In one of his articles, Seraya Shapshal (1873–1961), a well-educated leader of the Crimean and Polish Karaim communities, stated that the entire Tanakh was translated into Karaim around the 11th century (Šapšal 1918: 6).
This opinion was for the most part shared by Musaev (1964: 8), who stated that the Bible was translated into Karaim in the 11th–14th centuries. A. Zajączkowski (1964: 793) and
W. Zajączkowski (1980: 161), in turn, wrote that the oral—and thus, as should be made clear, unwritten—tradition of translating the Bible into Karaim dates back “ins 12. oder gar in das 11. Jahrhundert”.
At the same time, the latter author stated that the oldest written translations of the Bible originate from the 16th century and that they were recorded in the south-western dialect of Karaim (the Halych dialect, as he termed it), whereas the oldest North-Western Karaim translations were made in the first half of the 18th-century, see W. Zajączkowski (1980: 162).

_STORED RECORDS_
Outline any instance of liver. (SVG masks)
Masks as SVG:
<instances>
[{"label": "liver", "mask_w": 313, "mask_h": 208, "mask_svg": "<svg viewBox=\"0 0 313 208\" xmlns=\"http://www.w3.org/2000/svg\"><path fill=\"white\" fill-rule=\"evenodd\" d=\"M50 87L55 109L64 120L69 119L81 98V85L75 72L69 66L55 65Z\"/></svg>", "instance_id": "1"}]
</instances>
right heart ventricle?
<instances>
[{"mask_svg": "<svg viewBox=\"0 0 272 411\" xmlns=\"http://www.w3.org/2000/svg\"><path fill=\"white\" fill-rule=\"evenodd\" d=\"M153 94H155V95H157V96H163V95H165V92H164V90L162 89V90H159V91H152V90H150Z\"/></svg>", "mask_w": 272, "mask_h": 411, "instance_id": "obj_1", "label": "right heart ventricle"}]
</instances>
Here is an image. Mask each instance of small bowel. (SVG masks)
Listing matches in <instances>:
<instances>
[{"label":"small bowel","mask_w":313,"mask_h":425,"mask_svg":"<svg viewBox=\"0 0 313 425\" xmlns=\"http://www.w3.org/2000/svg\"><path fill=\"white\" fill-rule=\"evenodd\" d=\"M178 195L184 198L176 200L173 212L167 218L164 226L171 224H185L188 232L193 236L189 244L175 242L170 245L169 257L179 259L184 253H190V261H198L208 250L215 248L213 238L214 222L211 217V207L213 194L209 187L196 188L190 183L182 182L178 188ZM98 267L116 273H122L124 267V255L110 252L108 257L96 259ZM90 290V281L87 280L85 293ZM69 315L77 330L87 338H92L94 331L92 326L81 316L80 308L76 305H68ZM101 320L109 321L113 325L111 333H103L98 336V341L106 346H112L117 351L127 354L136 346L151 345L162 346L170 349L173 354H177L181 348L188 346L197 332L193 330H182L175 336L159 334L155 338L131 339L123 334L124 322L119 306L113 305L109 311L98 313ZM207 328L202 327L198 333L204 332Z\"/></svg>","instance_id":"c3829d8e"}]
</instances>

_TASK REQUIREMENTS_
a: Answer these questions using the passage on Karaim Bible translations:
(i) Around which century did Seraya Shapshal say the entire Tanakh was translated into Karaim?
(ii) According to Musaev, in which centuries was the Bible translated into Karaim?
(iii) In which dialect of Karaim were the oldest written Bible translations recorded, according to W. Zajączkowski?
b: Output every line of the records shown above, after the passage on Karaim Bible translations, exactly as they appear.

_SET OF ANSWERS_
a:
(i) Around the 11th century.
(ii) In the 11th–14th centuries.
(iii) In the south-western dialect of Karaim, which he called the Halych dialect.

b:
Outline any instance of liver. (SVG masks)
Masks as SVG:
<instances>
[{"label": "liver", "mask_w": 313, "mask_h": 208, "mask_svg": "<svg viewBox=\"0 0 313 208\" xmlns=\"http://www.w3.org/2000/svg\"><path fill=\"white\" fill-rule=\"evenodd\" d=\"M50 87L55 109L64 120L69 119L81 98V85L75 72L69 66L55 65Z\"/></svg>", "instance_id": "1"}]
</instances>
right heart ventricle?
<instances>
[{"mask_svg": "<svg viewBox=\"0 0 272 411\" xmlns=\"http://www.w3.org/2000/svg\"><path fill=\"white\" fill-rule=\"evenodd\" d=\"M153 94H155V95H157V96H163V95H165V92H164V90L162 89V90H159V91H152V90H150Z\"/></svg>", "mask_w": 272, "mask_h": 411, "instance_id": "obj_1", "label": "right heart ventricle"}]
</instances>
Here is an image. Mask each instance of small bowel. (SVG masks)
Listing matches in <instances>:
<instances>
[{"label":"small bowel","mask_w":313,"mask_h":425,"mask_svg":"<svg viewBox=\"0 0 313 425\" xmlns=\"http://www.w3.org/2000/svg\"><path fill=\"white\" fill-rule=\"evenodd\" d=\"M178 195L184 198L176 200L173 212L167 218L164 226L171 224H185L188 232L193 236L189 244L175 242L170 245L169 257L179 259L184 253H190V261H198L208 250L215 248L213 238L214 222L211 217V207L213 194L209 187L196 188L190 183L182 182L178 188ZM98 267L116 273H122L124 267V255L110 252L108 257L96 259ZM90 290V281L87 280L85 293ZM69 315L77 330L87 338H92L94 331L92 326L81 316L80 308L76 305H68ZM101 320L109 321L113 325L111 333H103L98 336V341L106 346H112L117 351L127 354L136 346L151 345L162 346L170 349L173 354H177L181 348L188 346L197 332L193 330H182L175 336L159 334L155 338L131 339L123 334L124 322L119 306L113 305L109 311L98 313ZM207 328L202 327L198 333L204 332Z\"/></svg>","instance_id":"c3829d8e"}]
</instances>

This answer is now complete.